START INPUT FOR THIS TASK

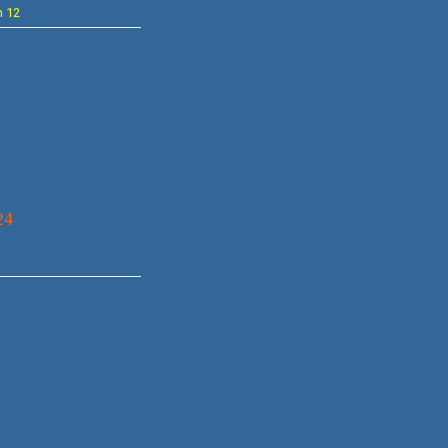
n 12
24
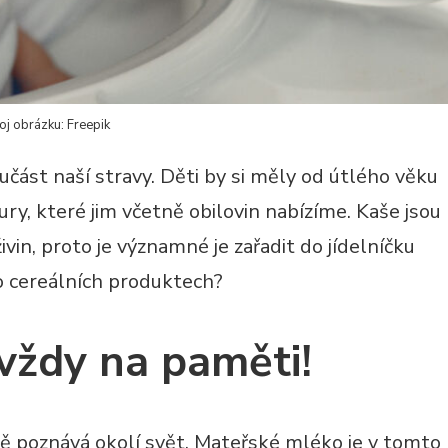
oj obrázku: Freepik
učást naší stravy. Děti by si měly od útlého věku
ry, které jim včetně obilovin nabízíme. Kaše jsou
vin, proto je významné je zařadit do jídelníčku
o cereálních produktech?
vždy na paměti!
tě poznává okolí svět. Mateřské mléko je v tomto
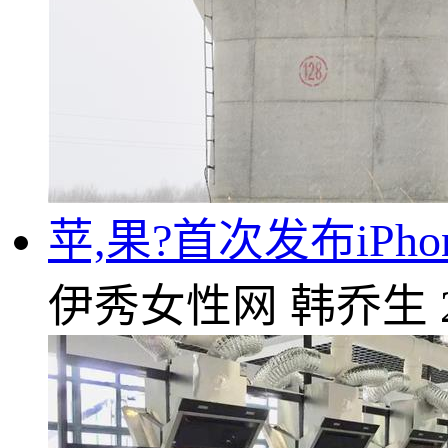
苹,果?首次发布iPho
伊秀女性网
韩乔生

END INPUT FOR THIS TASK

_TASK INSTRUCTIONS_
Set down the entries again without change. Leave the pictures out.

_RESULT OF THIS EXERCISE_
n 12
24
oj obrázku: Freepik
učást naší stravy. Děti by si měly od útlého věku
ry, které jim včetně obilovin nabízíme. Kaše jsou
vin, proto je významné je zařadit do jídelníčku
o cereálních produktech?
vždy na paměti!
tě poznává okolí svět. Mateřské mléko je v tomto
苹,果?首次发布iPho
伊秀女性网
韩乔生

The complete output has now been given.